--- WORK REQUEST ---
Start to finish, repeat the records exactly.

--- PROVIDED RECORDS ---
▼

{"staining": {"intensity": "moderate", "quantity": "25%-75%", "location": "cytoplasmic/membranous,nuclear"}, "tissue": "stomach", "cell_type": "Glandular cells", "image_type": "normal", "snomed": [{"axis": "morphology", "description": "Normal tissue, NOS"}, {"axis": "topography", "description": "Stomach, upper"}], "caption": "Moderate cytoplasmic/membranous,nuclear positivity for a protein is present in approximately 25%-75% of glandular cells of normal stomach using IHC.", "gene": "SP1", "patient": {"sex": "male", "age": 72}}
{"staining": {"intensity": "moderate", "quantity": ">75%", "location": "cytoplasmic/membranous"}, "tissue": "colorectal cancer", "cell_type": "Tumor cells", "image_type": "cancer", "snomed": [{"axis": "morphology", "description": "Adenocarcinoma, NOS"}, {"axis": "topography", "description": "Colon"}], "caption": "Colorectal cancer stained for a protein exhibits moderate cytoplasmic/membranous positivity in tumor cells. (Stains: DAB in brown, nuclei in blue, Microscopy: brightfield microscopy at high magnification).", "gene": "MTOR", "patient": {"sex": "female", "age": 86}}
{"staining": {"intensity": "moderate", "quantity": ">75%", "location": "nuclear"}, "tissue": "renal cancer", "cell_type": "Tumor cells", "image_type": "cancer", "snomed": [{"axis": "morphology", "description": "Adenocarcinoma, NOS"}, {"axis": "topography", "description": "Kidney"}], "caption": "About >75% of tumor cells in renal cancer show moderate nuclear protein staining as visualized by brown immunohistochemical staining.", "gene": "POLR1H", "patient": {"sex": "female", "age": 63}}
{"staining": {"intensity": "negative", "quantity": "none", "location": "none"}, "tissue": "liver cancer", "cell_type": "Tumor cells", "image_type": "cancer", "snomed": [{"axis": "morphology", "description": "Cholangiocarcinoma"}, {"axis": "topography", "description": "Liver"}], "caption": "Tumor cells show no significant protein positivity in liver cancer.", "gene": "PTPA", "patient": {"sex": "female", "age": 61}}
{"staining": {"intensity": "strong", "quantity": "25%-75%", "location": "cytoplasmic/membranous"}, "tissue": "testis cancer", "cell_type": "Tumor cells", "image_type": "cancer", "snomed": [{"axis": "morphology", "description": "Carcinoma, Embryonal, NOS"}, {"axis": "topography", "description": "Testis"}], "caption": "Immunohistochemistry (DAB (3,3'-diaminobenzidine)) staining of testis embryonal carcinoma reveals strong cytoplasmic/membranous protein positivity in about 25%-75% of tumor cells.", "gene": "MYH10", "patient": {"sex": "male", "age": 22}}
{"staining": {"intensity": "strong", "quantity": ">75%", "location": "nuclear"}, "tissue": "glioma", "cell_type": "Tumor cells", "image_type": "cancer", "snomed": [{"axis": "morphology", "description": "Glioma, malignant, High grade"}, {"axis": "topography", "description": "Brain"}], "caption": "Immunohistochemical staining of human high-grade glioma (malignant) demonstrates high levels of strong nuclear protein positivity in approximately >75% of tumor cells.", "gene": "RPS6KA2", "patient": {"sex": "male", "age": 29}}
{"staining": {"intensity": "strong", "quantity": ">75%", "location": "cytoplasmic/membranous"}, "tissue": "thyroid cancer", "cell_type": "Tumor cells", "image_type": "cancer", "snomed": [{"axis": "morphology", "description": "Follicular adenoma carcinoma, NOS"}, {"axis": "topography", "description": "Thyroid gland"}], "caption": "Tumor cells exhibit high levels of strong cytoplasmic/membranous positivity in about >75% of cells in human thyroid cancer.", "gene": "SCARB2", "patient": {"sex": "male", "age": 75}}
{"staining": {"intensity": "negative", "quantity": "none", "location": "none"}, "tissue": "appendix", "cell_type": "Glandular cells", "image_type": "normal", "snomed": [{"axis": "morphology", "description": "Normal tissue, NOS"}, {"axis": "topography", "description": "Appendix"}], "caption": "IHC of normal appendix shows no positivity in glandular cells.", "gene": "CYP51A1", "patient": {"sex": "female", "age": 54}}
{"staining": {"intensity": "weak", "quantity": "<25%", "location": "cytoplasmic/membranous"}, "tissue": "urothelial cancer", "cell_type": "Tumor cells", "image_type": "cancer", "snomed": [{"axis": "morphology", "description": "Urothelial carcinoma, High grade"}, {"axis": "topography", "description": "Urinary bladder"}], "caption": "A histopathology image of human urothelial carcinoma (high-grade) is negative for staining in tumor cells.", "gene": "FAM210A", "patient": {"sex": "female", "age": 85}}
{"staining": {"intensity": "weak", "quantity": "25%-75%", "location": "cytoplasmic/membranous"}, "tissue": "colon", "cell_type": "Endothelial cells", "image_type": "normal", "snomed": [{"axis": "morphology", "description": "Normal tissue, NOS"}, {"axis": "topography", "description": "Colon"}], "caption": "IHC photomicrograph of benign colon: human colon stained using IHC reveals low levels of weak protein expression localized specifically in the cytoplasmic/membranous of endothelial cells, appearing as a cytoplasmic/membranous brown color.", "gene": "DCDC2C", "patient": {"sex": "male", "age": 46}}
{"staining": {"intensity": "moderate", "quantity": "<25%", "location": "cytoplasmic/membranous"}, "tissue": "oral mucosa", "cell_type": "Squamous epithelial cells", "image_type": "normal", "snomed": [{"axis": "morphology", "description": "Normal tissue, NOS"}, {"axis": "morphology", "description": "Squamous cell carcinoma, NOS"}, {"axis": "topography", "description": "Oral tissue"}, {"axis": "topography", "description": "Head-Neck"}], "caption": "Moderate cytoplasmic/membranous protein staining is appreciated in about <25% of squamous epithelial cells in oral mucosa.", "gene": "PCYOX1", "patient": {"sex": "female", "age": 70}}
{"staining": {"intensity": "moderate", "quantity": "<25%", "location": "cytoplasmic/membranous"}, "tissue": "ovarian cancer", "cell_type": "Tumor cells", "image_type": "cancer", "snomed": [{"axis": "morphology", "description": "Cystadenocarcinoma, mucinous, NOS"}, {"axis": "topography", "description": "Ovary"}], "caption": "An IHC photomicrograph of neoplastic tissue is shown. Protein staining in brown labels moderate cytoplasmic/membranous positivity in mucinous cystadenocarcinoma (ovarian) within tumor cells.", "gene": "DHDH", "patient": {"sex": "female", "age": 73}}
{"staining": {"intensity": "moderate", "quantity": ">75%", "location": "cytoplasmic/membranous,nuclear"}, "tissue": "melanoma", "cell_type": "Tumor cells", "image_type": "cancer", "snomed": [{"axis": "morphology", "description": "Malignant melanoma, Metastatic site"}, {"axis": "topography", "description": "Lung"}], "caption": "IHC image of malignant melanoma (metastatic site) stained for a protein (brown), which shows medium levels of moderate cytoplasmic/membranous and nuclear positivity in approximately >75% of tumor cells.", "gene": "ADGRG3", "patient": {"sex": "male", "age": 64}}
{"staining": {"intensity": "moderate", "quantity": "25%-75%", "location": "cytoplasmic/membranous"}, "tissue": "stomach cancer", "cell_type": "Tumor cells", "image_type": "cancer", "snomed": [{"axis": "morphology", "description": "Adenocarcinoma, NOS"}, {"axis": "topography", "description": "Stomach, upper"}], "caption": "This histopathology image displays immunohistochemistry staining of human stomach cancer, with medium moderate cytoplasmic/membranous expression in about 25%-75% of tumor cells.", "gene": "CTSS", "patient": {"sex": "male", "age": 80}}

▲

--- YOUR RESPONSE ---
{"staining": {"intensity": "moderate", "quantity": "25%-75%", "location": "cytoplasmic/membranous,nuclear"}, "tissue": "stomach", "cell_type": "Glandular cells", "image_type": "normal", "snomed": [{"axis": "morphology", "description": "Normal tissue, NOS"}, {"axis": "topography", "description": "Stomach, upper"}], "caption": "Moderate cytoplasmic/membranous,nuclear positivity for a protein is present in approximately 25%-75% of glandular cells of normal stomach using IHC.", "gene": "SP1", "patient": {"sex": "male", "age": 72}}
{"staining": {"intensity": "moderate", "quantity": ">75%", "location": "cytoplasmic/membranous"}, "tissue": "colorectal cancer", "cell_type": "Tumor cells", "image_type": "cancer", "snomed": [{"axis": "morphology", "description": "Adenocarcinoma, NOS"}, {"axis": "topography", "description": "Colon"}], "caption": "Colorectal cancer stained for a protein exhibits moderate cytoplasmic/membranous positivity in tumor cells. (Stains: DAB in brown, nuclei in blue, Microscopy: brightfield microscopy at high magnification).", "gene": "MTOR", "patient": {"sex": "female", "age": 86}}
{"staining": {"intensity": "moderate", "quantity": ">75%", "location": "nuclear"}, "tissue": "renal cancer", "cell_type": "Tumor cells", "image_type": "cancer", "snomed": [{"axis": "morphology", "description": "Adenocarcinoma, NOS"}, {"axis": "topography", "description": "Kidney"}], "caption": "About >75% of tumor cells in renal cancer show moderate nuclear protein staining as visualized by brown immunohistochemical staining.", "gene": "POLR1H", "patient": {"sex": "female", "age": 63}}
{"staining": {"intensity": "negative", "quantity": "none", "location": "none"}, "tissue": "liver cancer", "cell_type": "Tumor cells", "image_type": "cancer", "snomed": [{"axis": "morphology", "description": "Cholangiocarcinoma"}, {"axis": "topography", "description": "Liver"}], "caption": "Tumor cells show no significant protein positivity in liver cancer.", "gene": "PTPA", "patient": {"sex": "female", "age": 61}}
{"staining": {"intensity": "strong", "quantity": "25%-75%", "location": "cytoplasmic/membranous"}, "tissue": "testis cancer", "cell_type": "Tumor cells", "image_type": "cancer", "snomed": [{"axis": "morphology", "description": "Carcinoma, Embryonal, NOS"}, {"axis": "topography", "description": "Testis"}], "caption": "Immunohistochemistry (DAB (3,3'-diaminobenzidine)) staining of testis embryonal carcinoma reveals strong cytoplasmic/membranous protein positivity in about 25%-75% of tumor cells.", "gene": "MYH10", "patient": {"sex": "male", "age": 22}}
{"staining": {"intensity": "strong", "quantity": ">75%", "location": "nuclear"}, "tissue": "glioma", "cell_type": "Tumor cells", "image_type": "cancer", "snomed": [{"axis": "morphology", "description": "Glioma, malignant, High grade"}, {"axis": "topography", "description": "Brain"}], "caption": "Immunohistochemical staining of human high-grade glioma (malignant) demonstrates high levels of strong nuclear protein positivity in approximately >75% of tumor cells.", "gene": "RPS6KA2", "patient": {"sex": "male", "age": 29}}
{"staining": {"intensity": "strong", "quantity": ">75%", "location": "cytoplasmic/membranous"}, "tissue": "thyroid cancer", "cell_type": "Tumor cells", "image_type": "cancer", "snomed": [{"axis": "morphology", "description": "Follicular adenoma carcinoma, NOS"}, {"axis": "topography", "description": "Thyroid gland"}], "caption": "Tumor cells exhibit high levels of strong cytoplasmic/membranous positivity in about >75% of cells in human thyroid cancer.", "gene": "SCARB2", "patient": {"sex": "male", "age": 75}}
{"staining": {"intensity": "negative", "quantity": "none", "location": "none"}, "tissue": "appendix", "cell_type": "Glandular cells", "image_type": "normal", "snomed": [{"axis": "morphology", "description": "Normal tissue, NOS"}, {"axis": "topography", "description": "Appendix"}], "caption": "IHC of normal appendix shows no positivity in glandular cells.", "gene": "CYP51A1", "patient": {"sex": "female", "age": 54}}
{"staining": {"intensity": "weak", "quantity": "<25%", "location": "cytoplasmic/membranous"}, "tissue": "urothelial cancer", "cell_type": "Tumor cells", "image_type": "cancer", "snomed": [{"axis": "morphology", "description": "Urothelial carcinoma, High grade"}, {"axis": "topography", "description": "Urinary bladder"}], "caption": "A histopathology image of human urothelial carcinoma (high-grade) is negative for staining in tumor cells.", "gene": "FAM210A", "patient": {"sex": "female", "age": 85}}
{"staining": {"intensity": "weak", "quantity": "25%-75%", "location": "cytoplasmic/membranous"}, "tissue": "colon", "cell_type": "Endothelial cells", "image_type": "normal", "snomed": [{"axis": "morphology", "description": "Normal tissue, NOS"}, {"axis": "topography", "description": "Colon"}], "caption": "IHC photomicrograph of benign colon: human colon stained using IHC reveals low levels of weak protein expression localized specifically in the cytoplasmic/membranous of endothelial cells, appearing as a cytoplasmic/membranous brown color.", "gene": "DCDC2C", "patient": {"sex": "male", "age": 46}}
{"staining": {"intensity": "moderate", "quantity": "<25%", "location": "cytoplasmic/membranous"}, "tissue": "oral mucosa", "cell_type": "Squamous epithelial cells", "image_type": "normal", "snomed": [{"axis": "morphology", "description": "Normal tissue, NOS"}, {"axis": "morphology", "description": "Squamous cell carcinoma, NOS"}, {"axis": "topography", "description": "Oral tissue"}, {"axis": "topography", "description": "Head-Neck"}], "caption": "Moderate cytoplasmic/membranous protein staining is appreciated in about <25% of squamous epithelial cells in oral mucosa.", "gene": "PCYOX1", "patient": {"sex": "female", "age": 70}}
{"staining": {"intensity": "moderate", "quantity": "<25%", "location": "cytoplasmic/membranous"}, "tissue": "ovarian cancer", "cell_type": "Tumor cells", "image_type": "cancer", "snomed": [{"axis": "morphology", "description": "Cystadenocarcinoma, mucinous, NOS"}, {"axis": "topography", "description": "Ovary"}], "caption": "An IHC photomicrograph of neoplastic tissue is shown. Protein staining in brown labels moderate cytoplasmic/membranous positivity in mucinous cystadenocarcinoma (ovarian) within tumor cells.", "gene": "DHDH", "patient": {"sex": "female", "age": 73}}
{"staining": {"intensity": "moderate", "quantity": ">75%", "location": "cytoplasmic/membranous,nuclear"}, "tissue": "melanoma", "cell_type": "Tumor cells", "image_type": "cancer", "snomed": [{"axis": "morphology", "description": "Malignant melanoma, Metastatic site"}, {"axis": "topography", "description": "Lung"}], "caption": "IHC image of malignant melanoma (metastatic site) stained for a protein (brown), which shows medium levels of moderate cytoplasmic/membranous and nuclear positivity in approximately >75% of tumor cells.", "gene": "ADGRG3", "patient": {"sex": "male", "age": 64}}
{"staining": {"intensity": "moderate", "quantity": "25%-75%", "location": "cytoplasmic/membranous"}, "tissue": "stomach cancer", "cell_type": "Tumor cells", "image_type": "cancer", "snomed": [{"axis": "morphology", "description": "Adenocarcinoma, NOS"}, {"axis": "topography", "description": "Stomach, upper"}], "caption": "This histopathology image displays immunohistochemistry staining of human stomach cancer, with medium moderate cytoplasmic/membranous expression in about 25%-75% of tumor cells.", "gene": "CTSS", "patient": {"sex": "male", "age": 80}}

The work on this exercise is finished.